Quale potrebbe essere il prossimo scenario?
Prima di addentrarsi in analisi e previsioni, bisogna considerare che, come accaduto in passato, come nel caso delle merci cinesi nel 2018, l'imposizione di nuovi dazi finisce per riverberarsi sui prezzi dei beni importati, poiché le aziende trasferiranno sui consumatori i costi maggiori. E questo potrebbe condizionare le importazioni che dipendono anche dalle scelte del fruitore finale, che potrebbe cambiare non in base al mutamento dei gusti, ma della convenienza.

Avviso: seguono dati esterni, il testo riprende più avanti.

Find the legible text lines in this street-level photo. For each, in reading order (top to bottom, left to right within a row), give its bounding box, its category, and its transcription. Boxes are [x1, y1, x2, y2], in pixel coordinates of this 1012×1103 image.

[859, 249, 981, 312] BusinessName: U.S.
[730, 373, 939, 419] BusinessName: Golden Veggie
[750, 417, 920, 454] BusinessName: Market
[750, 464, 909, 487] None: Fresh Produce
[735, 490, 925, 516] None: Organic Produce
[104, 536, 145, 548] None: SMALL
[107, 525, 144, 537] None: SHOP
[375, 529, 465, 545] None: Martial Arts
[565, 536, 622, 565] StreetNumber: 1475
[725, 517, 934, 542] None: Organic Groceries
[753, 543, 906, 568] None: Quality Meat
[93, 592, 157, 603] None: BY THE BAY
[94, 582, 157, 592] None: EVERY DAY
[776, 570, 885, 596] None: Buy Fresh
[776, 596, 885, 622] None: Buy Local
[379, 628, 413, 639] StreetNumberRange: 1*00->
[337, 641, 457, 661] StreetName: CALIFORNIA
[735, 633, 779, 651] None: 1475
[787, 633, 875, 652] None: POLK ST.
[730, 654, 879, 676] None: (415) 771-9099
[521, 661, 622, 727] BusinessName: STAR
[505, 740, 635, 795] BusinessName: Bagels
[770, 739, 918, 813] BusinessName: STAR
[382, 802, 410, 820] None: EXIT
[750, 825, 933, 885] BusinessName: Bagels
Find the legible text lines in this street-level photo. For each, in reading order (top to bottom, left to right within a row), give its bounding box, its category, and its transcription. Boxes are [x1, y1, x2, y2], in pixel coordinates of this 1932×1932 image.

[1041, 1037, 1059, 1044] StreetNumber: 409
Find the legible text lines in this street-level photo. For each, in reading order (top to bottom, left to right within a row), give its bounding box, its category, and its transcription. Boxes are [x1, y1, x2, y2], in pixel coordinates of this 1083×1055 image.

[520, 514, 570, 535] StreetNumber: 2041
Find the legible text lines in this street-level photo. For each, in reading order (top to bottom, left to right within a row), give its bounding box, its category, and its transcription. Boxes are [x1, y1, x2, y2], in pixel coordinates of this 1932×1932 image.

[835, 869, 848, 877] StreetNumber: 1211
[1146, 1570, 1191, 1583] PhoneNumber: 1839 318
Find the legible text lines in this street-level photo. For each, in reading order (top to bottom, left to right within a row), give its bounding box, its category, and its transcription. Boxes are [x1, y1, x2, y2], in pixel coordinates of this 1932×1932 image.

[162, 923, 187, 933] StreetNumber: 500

Il rapporto di CaixaBank Research fornisce ulteriori elementi di riflessione: un aumento dell'1% del prezzo di un bene può ridurne la domanda tra l'1% e il 5%; il dollaro quest'anno si è deprezzato del 10% rispetto ai suoi principali, rendendo le importazioni ancora più costose, colpendo la domanda; l'economia statunitense sta mostrando segni di raffreddamento: il Pil, a + 2,8% nel 2024, potrebbe crescere solo dell'1,3% nel 2025 e nel 2026, secondo i principali analisti.